Pour les amateurs de polars nordiques: Le tailleur de pierre (Léonie Bischoff – Olivier Bocquet – Editions Casterman)
De manière assez étonnante, les éditions Casterman ont tardé à sortir ce « Tailleur de pierre », alors qu’il était prêt depuis longtemps. Au vu du résultat final, on se dit que l’éditeur a vraiment eu tort d’attendre, car cet album est certainement l’une des meilleures sorties BD de cette année. Au fil des albums, on a l’impression que le tandem Léonie Bischoff-Olivier Bocquet ne cesse de s’améliorer.
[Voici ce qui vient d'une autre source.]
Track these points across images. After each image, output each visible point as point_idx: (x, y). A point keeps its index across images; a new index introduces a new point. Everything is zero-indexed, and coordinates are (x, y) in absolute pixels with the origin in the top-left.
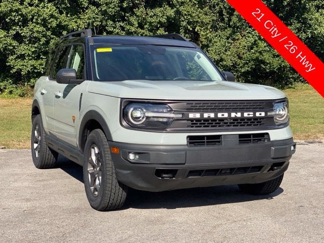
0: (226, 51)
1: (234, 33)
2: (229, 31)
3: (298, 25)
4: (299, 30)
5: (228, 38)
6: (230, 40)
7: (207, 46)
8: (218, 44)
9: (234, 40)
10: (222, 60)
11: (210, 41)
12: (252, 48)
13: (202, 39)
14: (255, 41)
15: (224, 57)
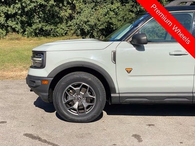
0: (91, 16)
1: (96, 5)
2: (93, 4)
3: (133, 4)
4: (133, 6)
5: (92, 9)
6: (93, 10)
7: (80, 12)
8: (87, 12)
9: (96, 10)
10: (88, 21)
11: (82, 10)
12: (106, 15)
13: (77, 8)
14: (108, 11)
15: (90, 19)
Après « La princesse des glaces » et « Le prédicateur », « Le tailleur de pierre » est déjà la troisième enquête de Patrik Hedström et Erica Falck que les deux auteurs adaptent en BD. Et on peut clairement dire que ce nouvel épisode est le meilleur des trois, même si leurs deux premières adaptations étaient déjà très réussies. Sur beaucoup moins de pages que le roman de base (la BD fait 120 pages, contre près de 500 pour le roman), le scénariste Olivier Bocquet parvient à capter la substantifique moelle du récit de Camilla Läckberg, qui se déroule comme toujours dans la petite ville de Fjällbacka. Une fois les personnages principaux présentés au début de l’album, l’enquête démarre avec la découverte du corps d’une petite fille, vraisemblablement assassinée. Progressivement, on apprend l’existence de lourds secrets de famille, dont certains étaient profondément enfouis depuis des dizaines d’années. Pour Patrick et Erica, l’enquête est d’autant plus difficile qu’elle met en cause certains de leurs amis proches, dans une atmosphère particulièrement sordide. Une fois qu’on démarre la lecture de ce « Tailleur de pierre », on ne peut plus s’arrêter. Olivier Bocquet parvient en effet à capter toute notre attention, grâce surtout à une utilisation très réussie des flash-backs et à une attention toute particulière accordée à la psychologie des personnages, un élément crucial qui constitue la base de tout bon polar. Le dessin de Léonie Bischoff est, lui aussi, largement à la hauteur. La dessinatrice suisse semble de plus en plus à l’aise dans l’univers de Camilla Läckberg et parvient à rendre ce récit très glauque particulièrement vivant, notamment grâce à des colorisations différentes en fonction des ambiances et des époques. Du coup, on croise les doigts pour que les responsables de Casterman permettent à Léonie Bischoff et à Olivier Bocquet de poursuivre leurs adaptations de la reine des polars nordiques. Une chose est sûre: on aimerait beaucoup retourner à Fjällbacka avec eux.